1. ¹Departments of Pathology and Statistics, University of Turku, Turku, Finland
2. ²Jyväskylä Central Hospital, Jyväskylä, Finland

Correspondence: Dr P Kronqvist, Department of Pathology, University of Turku, Kiinamyllynkatu 10, 20520 Turku, Finland. E-mail: pauliina.kronqvist@tyks.fi

Revised 3 February 2004; Accepted 27 April 2004; Published online 15 June 2004.

Abstract

Despite the excellent overall prognosis, unpredictable breast cancer recurrences and deaths also occur among T1N0M0 patients. We have evaluated clinically applicable methods for identifying aggressive outcome in T1N0M0 breast cancer. The material is based on aggressive T1N0M0 invasive ductal and lobular carcinomas diagnosed in Turku University Hospital and Jyväskylä Central Hospital, Finland, during 1987–1997. We studied all the T1N0M0 breast cancers that had led to recurrency or death (n=21, 95% T1cN0M0) during the follow-up period (4–14 years). The study is based on statistical analyses of matched case–control data in which the prognostic factors of each individual patient with aggressive disease were compared with control patients (n=45) individually matched by tumour size, age at diagnosis, histological type of tumour and length of follow-up.

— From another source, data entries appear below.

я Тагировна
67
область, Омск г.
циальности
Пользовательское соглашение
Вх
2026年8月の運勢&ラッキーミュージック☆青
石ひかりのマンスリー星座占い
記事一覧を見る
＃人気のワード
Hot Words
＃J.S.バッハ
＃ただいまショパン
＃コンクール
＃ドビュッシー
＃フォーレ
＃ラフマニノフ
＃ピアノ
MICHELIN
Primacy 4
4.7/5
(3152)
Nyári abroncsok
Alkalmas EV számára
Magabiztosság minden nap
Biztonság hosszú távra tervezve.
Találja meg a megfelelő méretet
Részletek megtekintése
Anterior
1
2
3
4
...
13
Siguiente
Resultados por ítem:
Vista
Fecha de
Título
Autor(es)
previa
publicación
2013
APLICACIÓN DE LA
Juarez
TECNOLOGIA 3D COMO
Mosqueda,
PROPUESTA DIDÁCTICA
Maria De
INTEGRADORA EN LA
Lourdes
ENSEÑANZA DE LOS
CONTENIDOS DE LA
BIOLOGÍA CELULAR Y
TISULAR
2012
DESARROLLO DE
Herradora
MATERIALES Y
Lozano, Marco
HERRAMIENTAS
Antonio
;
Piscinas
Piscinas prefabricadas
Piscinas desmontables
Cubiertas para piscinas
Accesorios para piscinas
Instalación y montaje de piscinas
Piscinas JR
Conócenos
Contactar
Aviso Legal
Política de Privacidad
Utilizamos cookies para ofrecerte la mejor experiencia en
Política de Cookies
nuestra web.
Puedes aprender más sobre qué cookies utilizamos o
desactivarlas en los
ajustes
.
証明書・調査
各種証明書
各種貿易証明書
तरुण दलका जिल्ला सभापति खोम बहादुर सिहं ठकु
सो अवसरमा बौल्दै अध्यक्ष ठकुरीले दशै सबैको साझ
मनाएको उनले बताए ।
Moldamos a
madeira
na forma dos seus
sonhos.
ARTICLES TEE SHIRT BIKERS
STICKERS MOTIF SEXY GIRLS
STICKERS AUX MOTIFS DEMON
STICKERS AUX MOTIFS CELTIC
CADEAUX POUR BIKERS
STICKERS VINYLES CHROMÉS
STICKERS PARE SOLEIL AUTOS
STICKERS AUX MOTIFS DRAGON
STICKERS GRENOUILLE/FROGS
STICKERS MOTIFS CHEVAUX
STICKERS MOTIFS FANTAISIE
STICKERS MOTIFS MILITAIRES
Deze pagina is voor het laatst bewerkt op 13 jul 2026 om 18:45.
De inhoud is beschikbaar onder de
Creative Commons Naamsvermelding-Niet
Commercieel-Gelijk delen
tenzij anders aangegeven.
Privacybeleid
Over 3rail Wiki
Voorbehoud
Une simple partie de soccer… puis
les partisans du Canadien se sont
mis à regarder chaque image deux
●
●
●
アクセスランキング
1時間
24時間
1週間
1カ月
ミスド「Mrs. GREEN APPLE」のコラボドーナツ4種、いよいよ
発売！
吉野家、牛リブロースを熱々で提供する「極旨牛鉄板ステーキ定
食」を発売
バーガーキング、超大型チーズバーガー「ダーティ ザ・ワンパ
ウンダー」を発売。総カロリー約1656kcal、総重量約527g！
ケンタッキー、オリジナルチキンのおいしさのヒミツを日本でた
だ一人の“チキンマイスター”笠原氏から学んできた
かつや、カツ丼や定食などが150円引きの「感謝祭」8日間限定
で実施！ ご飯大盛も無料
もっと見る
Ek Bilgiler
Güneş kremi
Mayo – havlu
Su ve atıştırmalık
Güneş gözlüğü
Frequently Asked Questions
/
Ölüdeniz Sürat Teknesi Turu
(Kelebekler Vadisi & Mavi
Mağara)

The cancer cases were examined for clinically applicable conventional and immunohistochemical pathologic prognostic factors. High Ki-67 immunopositivity was the strongest prognosticator of breast cancer death or recurrence in T1N0M0 breast cancer. Also, high p53 immunopositivity, low oestrogen receptor immunopositivity and Her-2/neu oncogene amplification by chromogen in situ hybridisation were reliable indicators of unfavourable outcome. Our statistical methods also allowed us to determine for the present material a range of clinical significance for each immunohistochemical prognostic feature with the associated relative risk for breast cancer death and recurrence. The paper suggests guidelines for predicting aggressive outcome in T1N0M0 breast cancer.